I can get the OED at work (I'm a librarian) if I remember to. I knew about the vest and pants and jumper -- I've been reading British authors for years and watching the shows that got transported across the "pond." When I've been doing a lot of that my grammar starts flipping back and forth, and so does my punctuation! But I agree, people should write fics the way they are most comfortable writing and not worry too much about it. I've seen people Britpick Harry Potter stories and take out words I know perfectly well that Dorothy Sayers used, just because they aren't used to a certain regionalism.

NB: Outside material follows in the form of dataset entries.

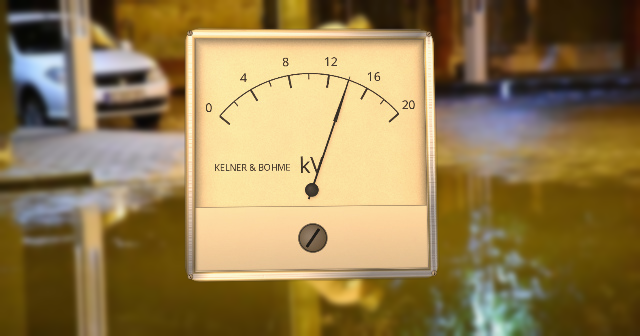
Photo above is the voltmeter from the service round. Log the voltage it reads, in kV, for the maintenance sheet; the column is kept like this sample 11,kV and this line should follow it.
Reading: 14,kV
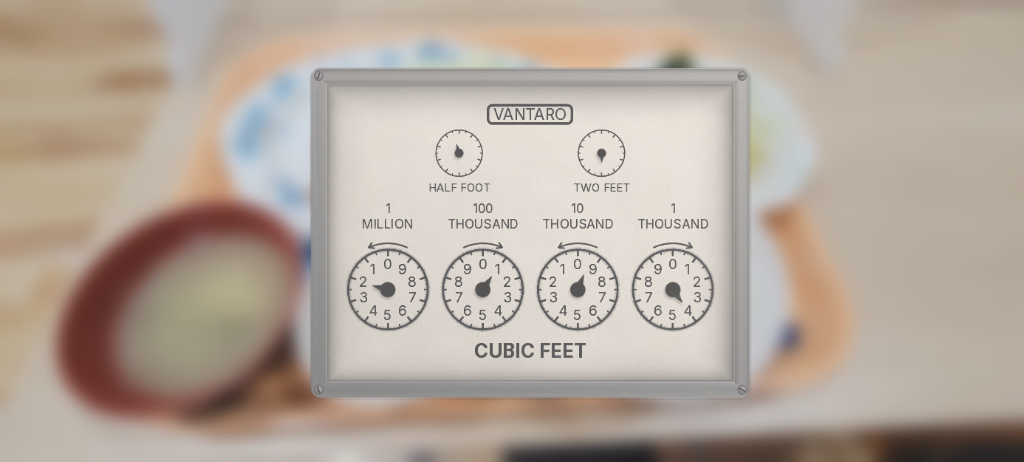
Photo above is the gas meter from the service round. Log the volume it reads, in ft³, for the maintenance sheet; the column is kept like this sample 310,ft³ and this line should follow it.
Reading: 209400,ft³
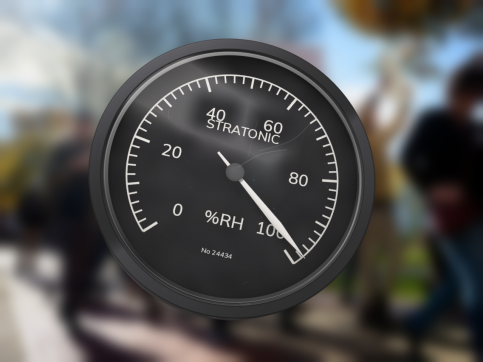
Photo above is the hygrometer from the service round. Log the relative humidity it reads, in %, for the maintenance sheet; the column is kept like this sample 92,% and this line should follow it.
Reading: 98,%
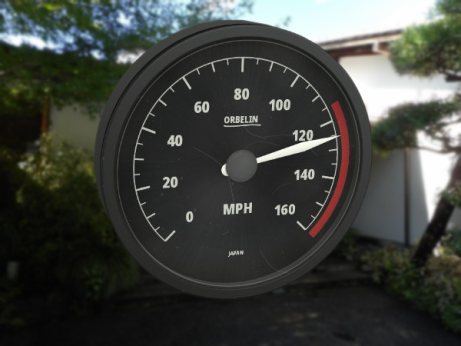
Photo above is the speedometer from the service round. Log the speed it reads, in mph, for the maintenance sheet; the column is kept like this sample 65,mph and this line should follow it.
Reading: 125,mph
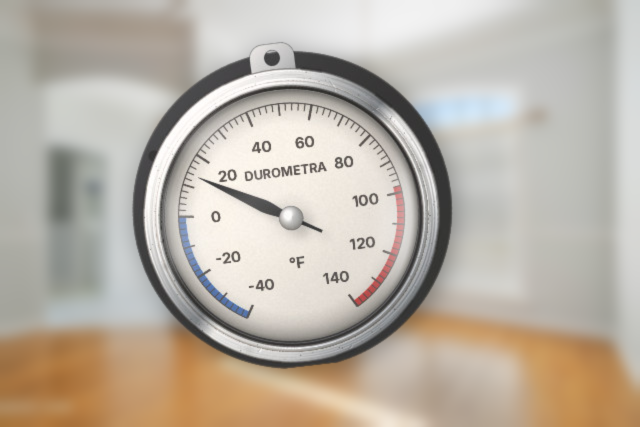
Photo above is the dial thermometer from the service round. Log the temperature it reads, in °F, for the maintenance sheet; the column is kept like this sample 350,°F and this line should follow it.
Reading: 14,°F
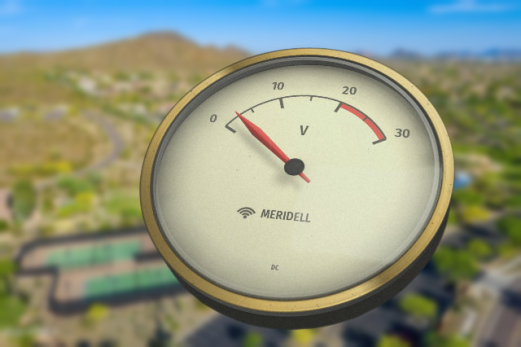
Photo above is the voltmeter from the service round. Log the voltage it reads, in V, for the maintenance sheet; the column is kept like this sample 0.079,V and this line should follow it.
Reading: 2.5,V
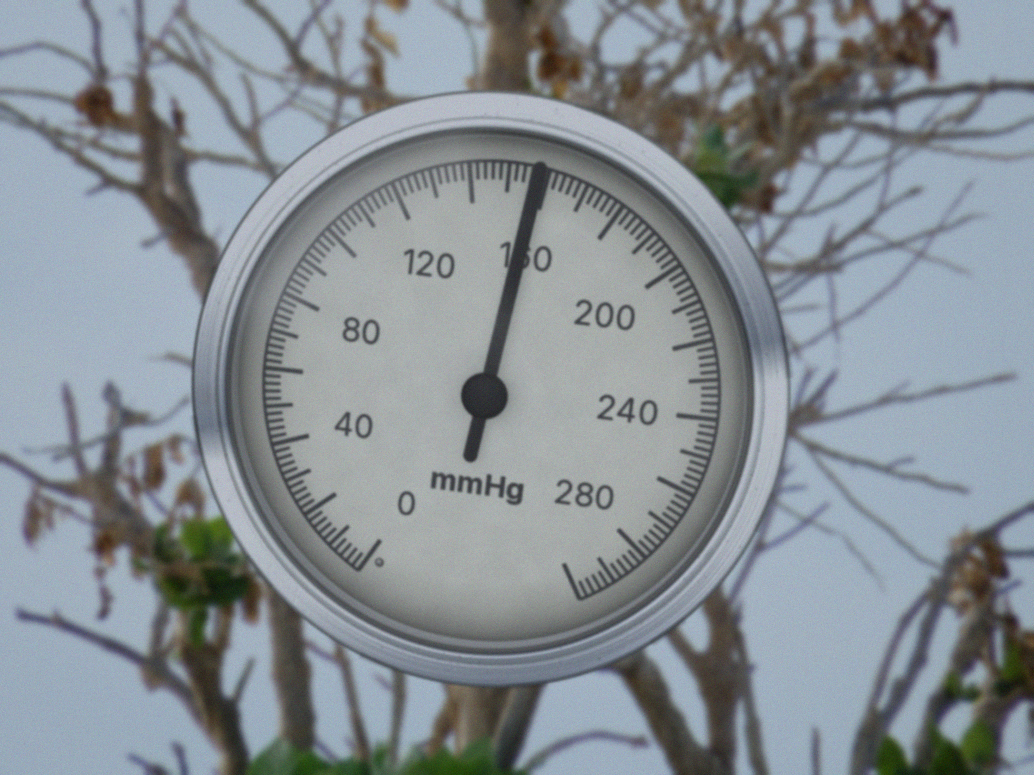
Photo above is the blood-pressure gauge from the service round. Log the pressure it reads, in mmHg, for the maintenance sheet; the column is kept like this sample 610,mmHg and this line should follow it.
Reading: 158,mmHg
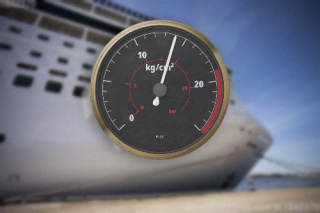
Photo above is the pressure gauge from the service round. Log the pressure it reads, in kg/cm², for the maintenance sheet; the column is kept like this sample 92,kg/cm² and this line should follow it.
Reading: 14,kg/cm²
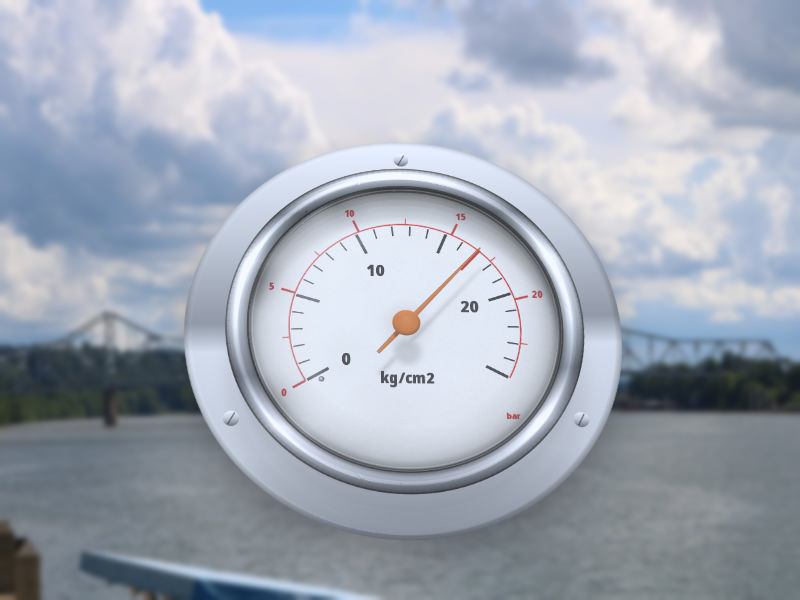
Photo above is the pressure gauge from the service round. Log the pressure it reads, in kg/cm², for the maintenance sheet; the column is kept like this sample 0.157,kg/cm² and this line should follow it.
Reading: 17,kg/cm²
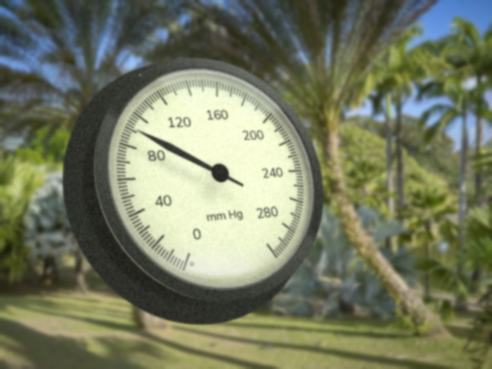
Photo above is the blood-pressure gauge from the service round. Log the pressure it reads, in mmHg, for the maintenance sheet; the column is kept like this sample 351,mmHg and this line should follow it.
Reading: 90,mmHg
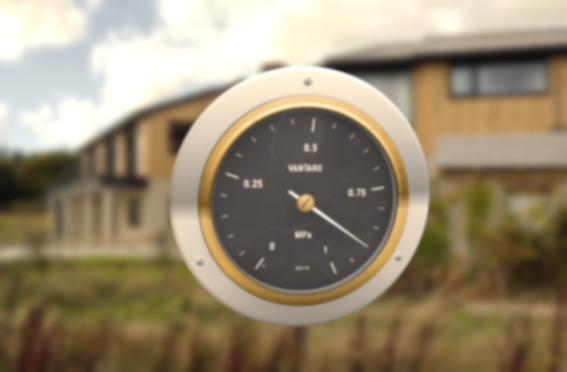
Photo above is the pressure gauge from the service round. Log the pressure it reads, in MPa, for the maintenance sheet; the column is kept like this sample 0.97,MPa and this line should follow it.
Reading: 0.9,MPa
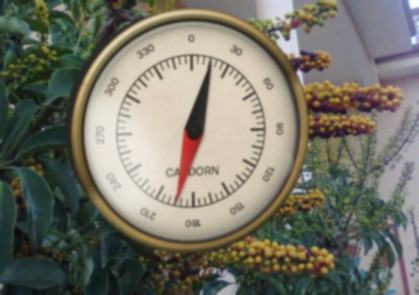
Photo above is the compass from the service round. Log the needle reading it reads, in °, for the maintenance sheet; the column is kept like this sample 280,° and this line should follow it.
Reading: 195,°
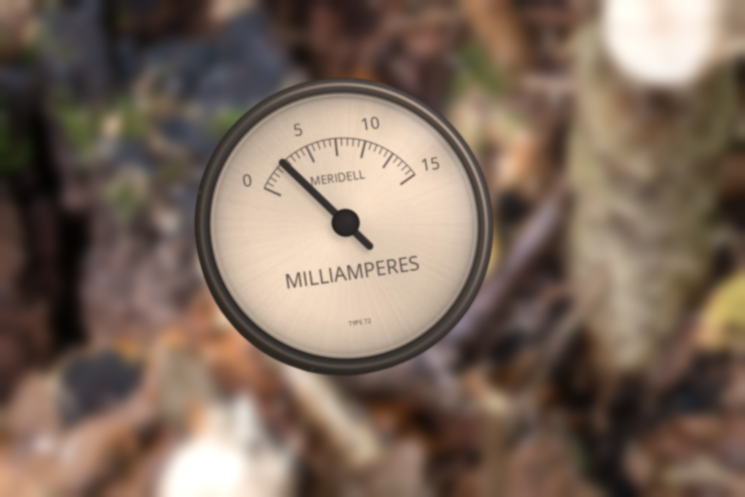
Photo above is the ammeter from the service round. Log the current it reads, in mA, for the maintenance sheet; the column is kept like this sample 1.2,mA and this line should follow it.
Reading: 2.5,mA
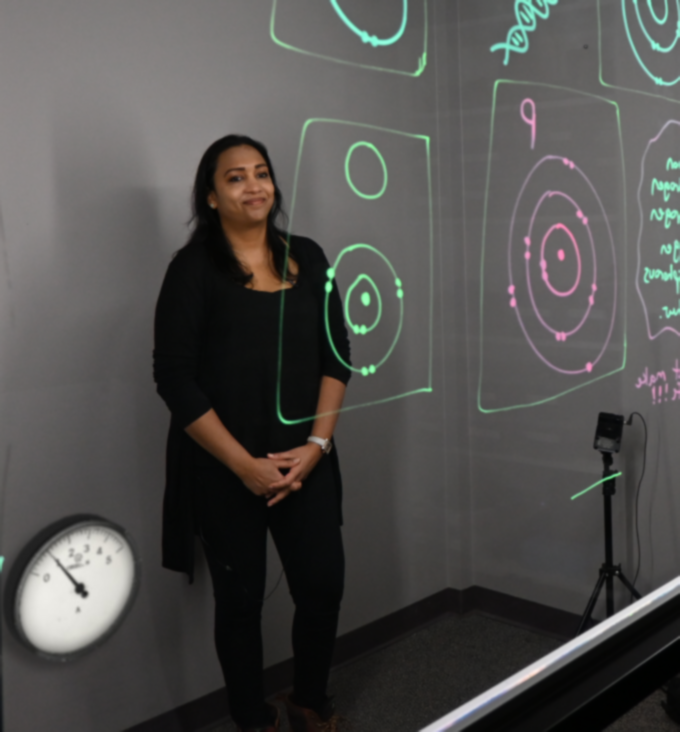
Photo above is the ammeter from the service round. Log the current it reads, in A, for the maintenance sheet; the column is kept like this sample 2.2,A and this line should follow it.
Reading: 1,A
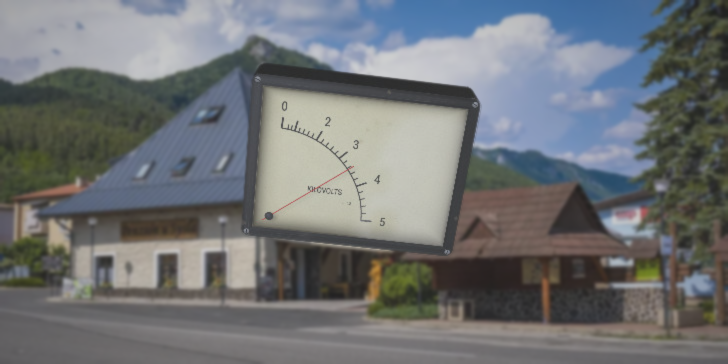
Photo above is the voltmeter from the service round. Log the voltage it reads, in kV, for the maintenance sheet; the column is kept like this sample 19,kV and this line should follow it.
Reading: 3.4,kV
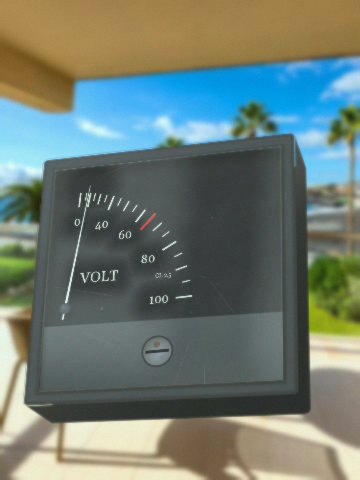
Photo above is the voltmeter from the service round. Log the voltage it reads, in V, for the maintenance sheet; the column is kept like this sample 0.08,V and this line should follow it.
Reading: 20,V
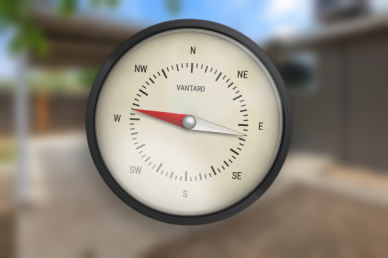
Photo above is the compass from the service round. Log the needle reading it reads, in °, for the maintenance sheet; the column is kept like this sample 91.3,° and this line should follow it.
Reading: 280,°
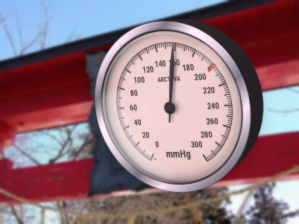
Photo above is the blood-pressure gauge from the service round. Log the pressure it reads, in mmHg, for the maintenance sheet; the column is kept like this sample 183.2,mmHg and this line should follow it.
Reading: 160,mmHg
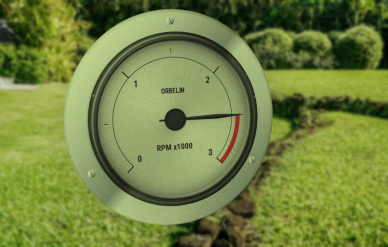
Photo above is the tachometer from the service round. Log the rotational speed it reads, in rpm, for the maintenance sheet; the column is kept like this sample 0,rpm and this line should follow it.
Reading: 2500,rpm
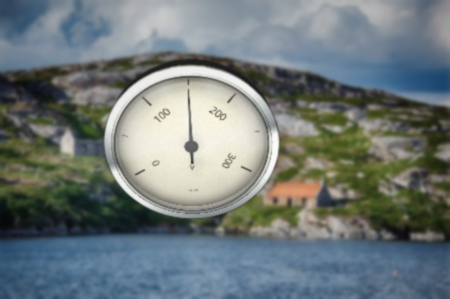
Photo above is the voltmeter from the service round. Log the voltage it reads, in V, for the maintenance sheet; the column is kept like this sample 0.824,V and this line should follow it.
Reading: 150,V
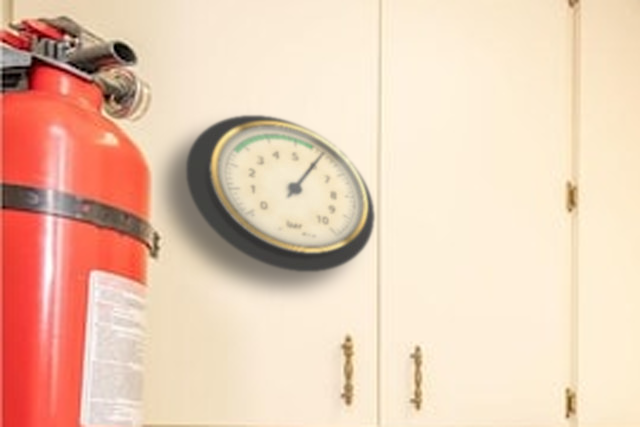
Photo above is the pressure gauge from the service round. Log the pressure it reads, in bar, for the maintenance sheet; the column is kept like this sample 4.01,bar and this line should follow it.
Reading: 6,bar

Rambling is fun. Isn't that what LJ is for?
Re: Hose
Date: 2004-08-04 06:04 pm (UTC)Mmn, yes, your mention of D.L. Sayers reminds me that there is yet another possible variation to take into account, alongside that of country, region, class etc. - period. Frankly, given all the potential pitfalls, I think one should be very careful in trying to provide a definitive 'Britpicking' or similar service, although of course such have their place and can be extremely useful (eg. I've provided info on the British school and university systems for people who've asked.) It seems to me there is a fine line between careful crafting of a piece of writing, and being so concerned with 'accuracy' as to become horribly stilted.
Your own Sam-voice, and indeed other Tolkien writing, is wonderfully smooth and flowing - in fact I had to check to user-info to see whether you were British or American! Personally, I am glad I've not yet attempted to write anything in an American fandom - I'm sure I should make an awful mess of it!
Isn't language interesting? Thanks again for the conversation, and would you mind of I friended you?
Re: Hose
Date: 2004-08-05 05:15 am (UTC)I'm glad you think I write Tolkien well, but I must confess that it's because I am a style sponge. Having a fairly barebones style of my own I find it easy to take on the characteristics of another writer for the sake of a story. I do look fairly carefully at Sam's dialect when I read, but that's because I'm always looking for Sam!